Gene Expression Profiles of Human Phosphotyrosine Phosphatases Consequent to Th1 Polarisation and Effector Function

Department of Microbiology I (Immunology), School of Medicine, Complutense University and “12 de Octubre” Health Research Institute, Madrid, Spain

Correspondence should be addressed to Pedro Roda-Navarro; se.mcu.dem@adorp

Received 4 December 2016; Accepted 14 February 2017; Published 14 March 2017

Academic Editor: Andréia M. Cardoso

Copyright © 2017 Patricia Castro-Sánchez et al. This is an open access article distributed under the Creative Commons Attribution License, which permits unrestricted use, distribution, and reproduction in any medium, provided the original work is properly cited.

Abstract

Phosphotyrosine phosphatases (PTPs) constitute a complex family of enzymes that control the balance of intracellular phosphorylation levels to allow cell responses while avoiding the development of diseases.

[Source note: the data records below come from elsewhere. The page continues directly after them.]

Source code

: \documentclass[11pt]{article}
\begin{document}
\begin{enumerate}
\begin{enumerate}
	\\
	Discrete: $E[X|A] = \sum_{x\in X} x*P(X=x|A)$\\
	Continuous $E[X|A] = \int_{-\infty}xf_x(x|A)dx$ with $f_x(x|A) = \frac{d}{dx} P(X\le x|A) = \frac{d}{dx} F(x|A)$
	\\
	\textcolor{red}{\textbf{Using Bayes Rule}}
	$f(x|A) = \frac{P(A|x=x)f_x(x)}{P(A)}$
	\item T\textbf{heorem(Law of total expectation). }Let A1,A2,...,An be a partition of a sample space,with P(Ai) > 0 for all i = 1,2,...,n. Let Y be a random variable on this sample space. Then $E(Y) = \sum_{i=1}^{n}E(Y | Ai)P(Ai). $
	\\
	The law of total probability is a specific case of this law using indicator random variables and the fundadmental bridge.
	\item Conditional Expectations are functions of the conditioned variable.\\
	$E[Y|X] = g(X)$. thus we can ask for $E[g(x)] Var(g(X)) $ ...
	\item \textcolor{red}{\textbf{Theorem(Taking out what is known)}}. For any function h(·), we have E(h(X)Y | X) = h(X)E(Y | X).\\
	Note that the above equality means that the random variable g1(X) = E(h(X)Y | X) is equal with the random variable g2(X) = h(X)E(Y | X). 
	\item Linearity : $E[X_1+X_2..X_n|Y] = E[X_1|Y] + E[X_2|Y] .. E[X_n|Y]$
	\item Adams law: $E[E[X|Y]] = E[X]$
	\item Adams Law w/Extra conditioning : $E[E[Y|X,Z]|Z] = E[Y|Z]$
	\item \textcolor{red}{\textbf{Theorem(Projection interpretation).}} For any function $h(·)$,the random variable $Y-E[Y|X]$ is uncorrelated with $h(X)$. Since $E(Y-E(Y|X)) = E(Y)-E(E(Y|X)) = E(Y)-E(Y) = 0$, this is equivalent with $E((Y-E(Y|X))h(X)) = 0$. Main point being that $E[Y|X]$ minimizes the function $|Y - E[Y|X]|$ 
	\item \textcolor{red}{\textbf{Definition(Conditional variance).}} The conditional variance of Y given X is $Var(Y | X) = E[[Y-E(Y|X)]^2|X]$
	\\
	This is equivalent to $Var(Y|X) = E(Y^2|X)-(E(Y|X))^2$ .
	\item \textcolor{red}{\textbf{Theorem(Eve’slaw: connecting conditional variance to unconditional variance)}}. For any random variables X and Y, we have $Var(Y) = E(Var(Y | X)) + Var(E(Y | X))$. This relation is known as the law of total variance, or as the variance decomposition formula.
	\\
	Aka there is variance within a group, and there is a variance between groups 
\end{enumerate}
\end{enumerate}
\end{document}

Despite the relevance of CD4 T cell polarisation and effector function in human autoimmune diseases, the expression profile of PTPs during T helper polarisation and restimulation at inflammatory sites has not been assessed. Here, a systematic analysis of the expression profile of PTPs has been carried out during Th1-polarising conditions and upon PKC activation and intracellular raise of Ca2+ in effector cells. Changes in gene expression levels suggest a previously nonnoted regulatory role of several PTPs in Th1 polarisation and effector function. A substantial change in the spatial compartmentalisation of ERK during T cell responses is proposed based on changes in the dose of cytoplasmic and nuclear MAPK phosphatases. Our study also suggests a regulatory role of autoimmune-related PTPs in controlling T helper polarisation in humans. We expect that those PTPs that regulate T helper polarisation will constitute potential targets for intervening CD4 T cell immune responses in order to generate new therapies for the treatment of autoimmune diseases.